View Full Version : Fiberglass Cold-Air Box

Adrian Avgerinos
10-04-2006, 05:16 PM
A couple years ago I made a half-assed attempt at shielding the engine intake from the hot air of the engine bay:


After a track event last year, I recorded some pretty darn high intake temps:

For a cold-air box, that air ain’t so cold. About 11 months later I finally got around to building a new box. I believe the original box was flawed due to the lack of sealing. This time I inverted the box to create a bottom, and allow the hood to act as the top. This is the concept I came up with:

The second hole I intend to connect to a duct hose that will run under the radiator support to the front bumper.

I wanted to use a material that had low thermal conductivity so this meant no metal. I could have used ABS plastic sheets, but wanted to try my hand at fiberglass. After a failed attempt at molding an entire box into the aforementioned shapes with disastrous results, I decided to build the box out of multiple straight panels that would be attached by brackets and rivets.

So the first thing to do was mockup the basic shape using cardboard:
The toothpicks were used to locate the hood profile (plus they look festive!).

After that, it was time to build a large fiberglass plate:

This plate was constructed using 4 plies (weave/csm/csm/weave) and polyester resin. The glass surface acts as the mold creating a perfectly smooth surface with minimal effort. I made sure to wax the table 3 times before applying resin so that nothing permanently adhered.

After curing, a fiber-reinfored cutoff wheel and a Dremel made quick work of the plate:

(BTW, a respirator, shop vac, and nitrile gloves made the process extremely easy. I simply held the Dremel in one hand and the vacuum nozzle in the other while cutting. Piece of cake and no extraneous dust.)

○ ○ ○ ○ ○

__Problem A__.
Retype the part of the cold-air box post that begins at the words "For a cold-air" and ends after "brackets and rivets.".

○ ○ ○ ○ ○

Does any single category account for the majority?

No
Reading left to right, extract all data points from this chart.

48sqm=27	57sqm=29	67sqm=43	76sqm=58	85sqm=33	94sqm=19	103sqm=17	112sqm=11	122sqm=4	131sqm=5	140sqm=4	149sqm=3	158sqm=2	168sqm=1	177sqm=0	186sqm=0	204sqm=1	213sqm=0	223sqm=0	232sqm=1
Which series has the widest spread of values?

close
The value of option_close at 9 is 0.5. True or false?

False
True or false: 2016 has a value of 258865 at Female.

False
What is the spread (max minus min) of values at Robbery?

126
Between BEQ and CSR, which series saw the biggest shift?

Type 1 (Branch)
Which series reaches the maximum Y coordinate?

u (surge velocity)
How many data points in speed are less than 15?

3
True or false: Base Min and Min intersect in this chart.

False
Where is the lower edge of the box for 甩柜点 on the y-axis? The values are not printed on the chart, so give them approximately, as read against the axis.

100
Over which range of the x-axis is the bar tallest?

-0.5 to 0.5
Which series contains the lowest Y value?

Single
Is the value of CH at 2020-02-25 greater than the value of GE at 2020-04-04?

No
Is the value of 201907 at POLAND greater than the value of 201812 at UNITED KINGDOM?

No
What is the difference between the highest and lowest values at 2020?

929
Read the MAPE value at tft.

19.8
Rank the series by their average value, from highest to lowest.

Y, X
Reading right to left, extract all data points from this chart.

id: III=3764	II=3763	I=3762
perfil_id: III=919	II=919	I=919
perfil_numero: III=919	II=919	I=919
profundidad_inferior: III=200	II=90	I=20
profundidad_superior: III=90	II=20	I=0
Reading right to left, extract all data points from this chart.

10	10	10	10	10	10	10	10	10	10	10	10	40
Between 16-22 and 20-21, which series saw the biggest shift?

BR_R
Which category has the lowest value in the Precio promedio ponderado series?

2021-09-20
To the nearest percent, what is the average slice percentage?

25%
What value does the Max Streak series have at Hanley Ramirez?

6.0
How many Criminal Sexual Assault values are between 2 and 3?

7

○ ○ ○ ○ ○

__Problem B__.
Repeat the records above word for word, from their first line through the line that contains "Which series has the widest spread of values?".

__Task result A__.
For a cold-air box, that air ain’t so cold. About 11 months later I finally got around to building a new box. I believe the original box was flawed due to the lack of sealing. This time I inverted the box to create a bottom, and allow the hood to act as the top. This is the concept I came up with:

The second hole I intend to connect to a duct hose that will run under the radiator support to the front bumper.

I wanted to use a material that had low thermal conductivity so this meant no metal. I could have used ABS plastic sheets, but wanted to try my hand at fiberglass. After a failed attempt at molding an entire box into the aforementioned shapes with disastrous results, I decided to build the box out of multiple straight panels that would be attached by brackets and rivets.

__Task result B__.
Does any single category account for the majority?

No
Reading left to right, extract all data points from this chart.

48sqm=27	57sqm=29	67sqm=43	76sqm=58	85sqm=33	94sqm=19	103sqm=17	112sqm=11	122sqm=4	131sqm=5	140sqm=4	149sqm=3	158sqm=2	168sqm=1	177sqm=0	186sqm=0	204sqm=1	213sqm=0	223sqm=0	232sqm=1
Which series has the widest spread of values?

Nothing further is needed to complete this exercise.